This is brilliant…but the humor is decidedly for grown-ups only…so perhaps don’t read this one aloud to Junior!
A little old lady went into The Bank of Canada one day, carrying a bag of money. She insisted that she must speak with the PRESIDENT of the bank to open a savings account.
“That’s not necessary,” a bank teller chided the old woman.
“It’s a lot of money!” the old lady insisted.
After much hemming and hawing, the bank staff finally ushered her into the president’s office – the customer is always right, after all.
The bank president then asked her how much she would like to deposit. She replied, “$165,000!” and dumped a bag of cash onto his desk.
Of course, the president was curious about how she came by all this cash, so he asked her:
“Ma’am, I’m surprised you’re carrying so much cash around. Wherever did you get this money?”

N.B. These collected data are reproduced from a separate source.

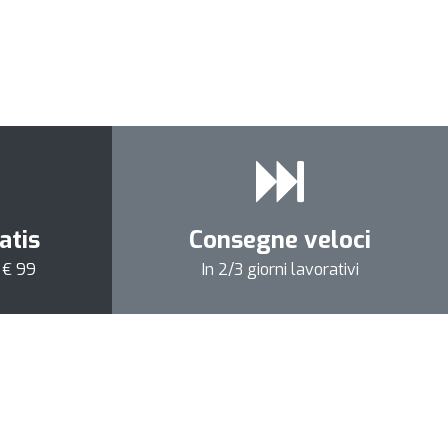
atis
Consegne veloci
a € 99
In 2/3 giorni lavorativi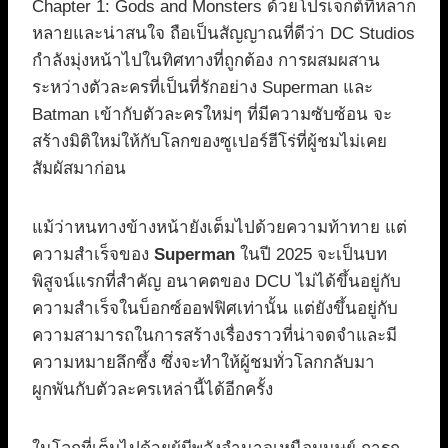
Chapter 1: Gods and Monsters ด้วยโปรเจกต์ที่หลาก
หลายและน่าสนใจ ถือเป็นสัญญาณที่ดีว่า DC Studios
กำลังมุ่งหน้าไปในทิศทางที่ถูกต้อง การผสมผสาน
ระหว่างตัวละครที่เป็นที่รักอย่าง Superman และ
Batman เข้ากับตัวละครใหม่ๆ ที่มีความซับซ้อน จะ
สร้างมิติใหม่ให้กับโลกของซูเปอร์ฮีโร่ที่ผู้ชมไม่เคย
สัมผัสมาก่อน
แม้ว่าหนทางข้างหน้ายังเต็มไปด้วยความท้าทาย แต่
ความสำเร็จของ
Superman
ในปี 2025 จะเป็นบท
พิสูจน์แรกที่สำคัญ อนาคตของ DCU ไม่ได้ขึ้นอยู่กับ
ความสำเร็จในบ็อกซ์ออฟฟิศเท่านั้น แต่ยังขึ้นอยู่กับ
ความสามารถในการสร้างเรื่องราวที่น่าจดจำและมี
ความหมายลึกซึ้ง ซึ่งจะทำให้ผู้ชมทั่วโลกกลับมา
ผูกพันกับตัวละครเหล่านี้ได้อีกครั้ง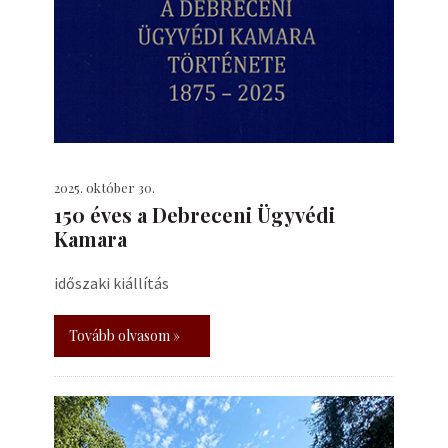
2025. október 30.
150 éves a Debreceni Ügyvédi
Kamara
időszaki kiállítás
Tovább olvasom »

The old lady smirked and replied, “I make bets.”
The president then asked, “Bets? What kind of bets?”
“Well, for example, I’ll bet you $25,000 that your balls are square,” the old woman replied, not flinching.
“Ha!” laughed the president, “That’s a stupid bet. You can never win that kind of bet!”
The old lady challenged, “So, would you like to take my bet?”
“Sure,” said the president, “I’ll bet $25,000 that my balls are not square!”
The little old lady then said, “Okay, but since there is a lot of money involved, may I bring my lawyer with me tomorrow at 10:00 AM as a witness?”
“Sure!” replied the confident president.
That night, the president got very nervous about the bet and spent a long time in front of a mirror checking his balls, turning from side to side, again and again. He thoroughly checked them out until he was sure that there was absolutely no way his balls were square and that he would win the bet.
The next morning, at precisely 10:00 am, the little old lady appeared with her lawyer at the president’s office. She introduced the lawyer to the president and repeated the bet: “$25,000 says the president’s balls are square!”
The president agreed with the bet again and the old lady asked him to drop his pants so they could all see. The president complied. The little old lady peered closely at his balls and then asked if she could feel them.
“Well, alright,” said the bank president, “$25,000 is a lot of money, so I guess you should be absolutely sure.”
Just then, he noticed that the lawyer was quietly banging his head against the wall.
The president asked the old lady, “What the hell’s the matter with your lawyer?”
She replied, “Nothing, except I bet him $100,000 that at 10:00 AM today, I’d have The Bank of Canada’s president’s balls in my hand.”